To complicate matters still further, information support for networked learning is also provided by teaching staff within academic departments, and there were indications from focus groups that the traditional split between teaching and information resource provision in academic departments was beginning to break down in some cases, as a consequence of academics' involvement in creating Web resources for courses.
It is clear, therefore, that learner support roles within and outside the library service are changing in response to network user needs, and new roles are emerging in many parts of institutions to support both staff and students. While information support for networked teaching and learning is central to the library's role, it is clear that information support issues, including CPD, need to be seen within the wider, multi-disciplinary and converging context of institutional support for networked learning:
"A lot of the documentation that has come out of eLib projects has focused in its wording on librarians, where in fact what we're talking about is a range of people who inter-relate on these things... what we are talking about is support services in general and how it's split up varies very much from one institution to another."
Given the need to bring together hitherto separate areas of expertise for NLS, the generally held view in focus groups was that necessary skills and activities should be shared between staff in a range of different roles. An "all-singing, all-dancing" NLS specialist with skills in all required areas was not seen as possible, on the basis that few individuals would be likely to have, or be capable of developing, the full, complex combination of skills required. Thus, while further skilling was a key theme in relation to staffing, so equally, were the themes of collaboration and co-ordination. Attention was drawn in particular to the need for closer partnerships between colleagues with complementary skills in IT and information resource discovery/use, while the need for collaboration between these staff and teaching and learning specialists was also identified in some cases. The idea of an NLS team emerged in some groups, bringing together skills in information, IT and on-line teaching/learning methods:
"We'd need to have a team approach because if you're asking anyone, library staff or anyone else, to know about learning styles, and the way people learn... and all the networking technical skills plus all the information skills then that's an enormous task, probably not wise to attempt."
From this perspective, one focus group participant could envisage a quite different way of organising information support in the future, entailing a different institutional and professional role for information staff:
"A long way ahead we can see where this Library is no bigger than an office with all our subject librarians distributed into departments... and either double up as, or collaborate with, IT service staff as technical help."

• [Task list]
• a. From the passage on networked learning support, list the areas of skill that the proposed NLS team would bring together.
• b. Answer these questions from the passage on networked learning support:
(i) What split did focus groups indicate was beginning to break down in some academic departments, and because of what?
(ii) What kind of specialist was not seen as possible?
(iii) In the final quotation, how large does the speaker foresee the Library being a long way ahead?

• [Given records]

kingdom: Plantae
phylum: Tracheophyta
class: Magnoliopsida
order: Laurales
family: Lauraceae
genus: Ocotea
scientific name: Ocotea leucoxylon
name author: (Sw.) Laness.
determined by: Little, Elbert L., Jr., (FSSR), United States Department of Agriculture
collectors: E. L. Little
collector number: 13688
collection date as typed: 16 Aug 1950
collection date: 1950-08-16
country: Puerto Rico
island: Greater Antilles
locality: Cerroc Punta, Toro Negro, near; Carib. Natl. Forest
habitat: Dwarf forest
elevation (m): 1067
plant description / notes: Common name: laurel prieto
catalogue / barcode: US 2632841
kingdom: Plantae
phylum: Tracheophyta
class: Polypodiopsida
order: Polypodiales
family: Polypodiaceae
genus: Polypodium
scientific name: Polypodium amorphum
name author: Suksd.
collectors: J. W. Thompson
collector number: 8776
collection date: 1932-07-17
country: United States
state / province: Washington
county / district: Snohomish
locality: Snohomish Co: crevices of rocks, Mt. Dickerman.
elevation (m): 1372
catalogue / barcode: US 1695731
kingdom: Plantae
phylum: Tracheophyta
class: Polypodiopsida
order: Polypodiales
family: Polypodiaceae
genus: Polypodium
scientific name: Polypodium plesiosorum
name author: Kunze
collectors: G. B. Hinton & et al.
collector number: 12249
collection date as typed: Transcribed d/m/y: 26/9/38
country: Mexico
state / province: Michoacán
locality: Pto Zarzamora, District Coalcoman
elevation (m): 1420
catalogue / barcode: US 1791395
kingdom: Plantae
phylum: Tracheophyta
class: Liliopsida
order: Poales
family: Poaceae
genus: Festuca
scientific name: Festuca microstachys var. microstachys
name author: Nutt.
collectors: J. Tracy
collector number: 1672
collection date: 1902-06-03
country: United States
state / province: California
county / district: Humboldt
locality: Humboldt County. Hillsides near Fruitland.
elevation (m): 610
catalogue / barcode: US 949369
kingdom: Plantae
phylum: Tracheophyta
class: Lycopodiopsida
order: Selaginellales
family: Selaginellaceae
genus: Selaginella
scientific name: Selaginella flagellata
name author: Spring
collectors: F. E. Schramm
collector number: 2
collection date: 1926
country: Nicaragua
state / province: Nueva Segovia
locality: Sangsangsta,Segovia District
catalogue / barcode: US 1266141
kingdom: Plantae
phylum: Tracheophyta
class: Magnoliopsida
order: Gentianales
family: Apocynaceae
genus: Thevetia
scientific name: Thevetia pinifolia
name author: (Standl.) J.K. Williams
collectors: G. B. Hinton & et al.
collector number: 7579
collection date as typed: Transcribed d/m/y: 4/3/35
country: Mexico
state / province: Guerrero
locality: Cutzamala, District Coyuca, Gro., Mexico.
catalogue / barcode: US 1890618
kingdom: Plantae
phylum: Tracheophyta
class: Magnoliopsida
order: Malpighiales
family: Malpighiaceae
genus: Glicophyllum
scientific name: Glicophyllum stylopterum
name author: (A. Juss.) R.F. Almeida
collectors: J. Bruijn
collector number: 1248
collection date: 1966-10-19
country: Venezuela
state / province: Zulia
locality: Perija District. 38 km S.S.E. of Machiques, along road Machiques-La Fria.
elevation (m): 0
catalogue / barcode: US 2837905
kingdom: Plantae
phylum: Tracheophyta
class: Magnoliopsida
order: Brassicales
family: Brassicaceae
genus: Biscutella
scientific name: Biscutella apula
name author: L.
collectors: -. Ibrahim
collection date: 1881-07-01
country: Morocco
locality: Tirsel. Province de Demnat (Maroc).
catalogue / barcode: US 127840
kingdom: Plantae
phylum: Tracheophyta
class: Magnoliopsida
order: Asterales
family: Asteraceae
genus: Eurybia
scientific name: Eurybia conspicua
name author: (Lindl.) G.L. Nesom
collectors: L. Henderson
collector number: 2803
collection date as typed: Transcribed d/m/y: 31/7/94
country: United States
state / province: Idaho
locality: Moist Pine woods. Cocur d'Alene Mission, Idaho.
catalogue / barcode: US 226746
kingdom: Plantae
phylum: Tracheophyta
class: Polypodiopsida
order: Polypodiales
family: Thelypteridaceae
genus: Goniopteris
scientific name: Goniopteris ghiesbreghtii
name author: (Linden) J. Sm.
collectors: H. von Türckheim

• [Exercise results]
• a.
- Information
- IT
- On-line teaching/learning methods

• b.
(i) The traditional split between teaching and information resource provision was beginning to break down because academics were involved in creating Web resources for courses.
(ii) An "all-singing, all-dancing" NLS specialist with skills in all required areas was not seen as possible.
(iii) The speaker foresees the Library being no bigger than an office.